With Nepal’s unemployment rates as high as 46 percent, roughly a third of men aged 15 to 44 are working abroad. With few men around, women often become the financial heads of the home. Migrant remittances form a cornerstone of Nepal’s economy, making up at least a quarter of the country’s gross domestic product. They fund the sales of properties and land plots, which are often overseen by female family members. More than half of Nepal’s families benefit from wages sent home.

“[My wife] advised me for the land and house,” recalled Sathi Paudel, who spent five years working for a Korean construction firm while his spouse brokered the construction of their new home on the outskirts of Kathmandu.

For older matriarchs, however, these conditions can be more challenging. Chato Maiya Tamang, whose eldest son works in Malaysia, runs a tea shop in the hills of Kakani, in central Nepal. She is happy that her son has found employment, but fears her own isolation. “Nowadays, everybody goes [abroad],” she said. “But I say, don’t go.”

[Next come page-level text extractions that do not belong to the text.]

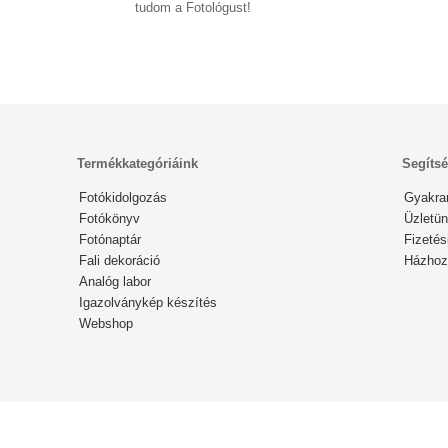
tudom a Fotológust!
Termékkategóriáink
Segíts
Fotókidolgozás
Gyakra
Fotókönyv
Üzletün
Fotónaptár
Fizetés
Fali dekoráció
Házhozs
Analóg labor
Igazolványkép készítés
Webshop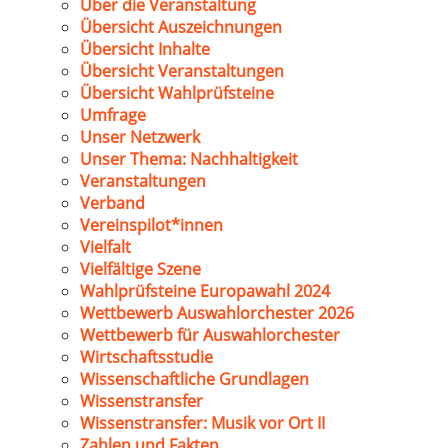
Über die Veranstaltung
Übersicht Auszeichnungen
Übersicht Inhalte
Übersicht Veranstaltungen
Übersicht Wahlprüfsteine
Umfrage
Unser Netzwerk
Unser Thema: Nachhaltigkeit
Veranstaltungen
Verband
Vereinspilot*innen
Vielfalt
Vielfältige Szene
Wahlprüfsteine Europawahl 2024
Wettbewerb Auswahlorchester 2026
Wettbewerb für Auswahlorchester
Wirtschaftsstudie
Wissenschaftliche Grundlagen
Wissenstransfer
Wissenstransfer: Musik vor Ort II
Zahlen und Fakten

Migrant salaries, however, can be a powerful motivator. Thuli Maya Tamang, a herder who has a granddaughter working in Dubai, has “no worries at all” about her family’s situation. “After all,” she explained, “she went to earn money.”

The granddaughter’s move to Dubai is reflective of a broader trend in the rise of the female migrant laborer. Over the past six years, the number of Nepali female workers worldwide has increased 239 percent. Until 1998, women had to obtain parental or spousal consent to go overseas, and female migration to the Persian Gulf was terminated from 1998 to 2010, after the well-publicized death of a Nepali maid in Kuwait. Domestic workers in the Gulf states must still be at least 30 years old. But younger women often migrate through unregulated channels, putting female workers at more risk for abuse. The leading cause of death among male workers from Nepal is heart failure; for Nepali women, it is suicide.

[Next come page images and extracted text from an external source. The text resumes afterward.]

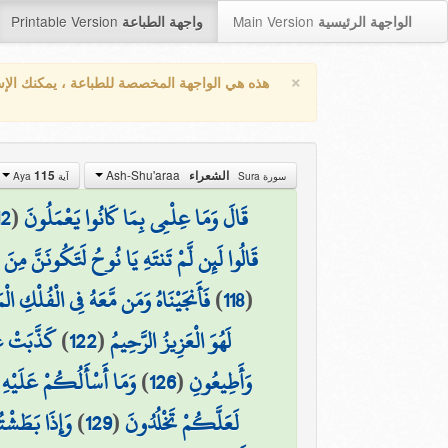
Printable Version
Main Version
الواجهة الرئيسية
واجهة الطباعة
×
هذه هي الواجهة المخصصة للطباعة ، يمكنك الإ
Ash-Shu'araa
115
الشعراء
سورة Sura
آية Aya
12
(
قَالَ وَمَا عِلْمِي بِمَا كَانُوا يَعْمَلُونَ
قَالُوا لَئِن لَّمْ تَنتَهِ يَا نُوحُ لَتَكُونَنَّ مِنَ 
فَأَنجَيْنَاهُ وَمَن مَّعَهُ فِي الْفُلْكِ ا
)
118
(
كَذَّبَتْ عَ
)
122
(
لَهُوَ الْعَزِيزُ الرَّحِيمُ
وَمَا أَسْأَلُكُمْ عَلَيْهِ مِ
)
126
(
وَأَطِيعُونِ
وَإِذَا بَطَشْت
)
129
(
لَعَلَّكُمْ تَخْلُدُونَ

Yet, while migrant workers are often cited as casualties of global capitalism, the changing face of the labor market has also opened new opportunities for Nepali women, both at home and beyond. Alina (she prefers not to use her real name), who is 31, single and was raised in Bhaktapur, a medieval city in central Nepal, left a nursing career to come to New York, where she earns higher wages working in a small nail salon.

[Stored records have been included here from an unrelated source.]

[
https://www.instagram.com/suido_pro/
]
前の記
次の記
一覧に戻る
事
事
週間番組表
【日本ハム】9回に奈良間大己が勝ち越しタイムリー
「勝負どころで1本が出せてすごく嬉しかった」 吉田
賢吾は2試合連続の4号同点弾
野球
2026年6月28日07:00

“I never painted nails in my whole life before coming here,” she said. As a Nepali woman abroad, “You learn everything by yourself . . . you’re not dependent on other people.” Alina has also dodged family pressures to marry, so far. “If I was back in my country, I would already have two children,” she said. She now sends money home to her parents and three younger siblings.

“It used to be only men who had access to better jobs and all the advantages,” said Ola Perczynska, program manager of Her Turn, a Kathmandu education and empowerment program that works with Nepali girls. But with greater numbers of women joining an increasingly transnational workforce, the country’s gender dynamics have experienced a shift. “Nepali families used to favor sons,” Perczynska said. “Nowadays they start appreciating daughters, too.”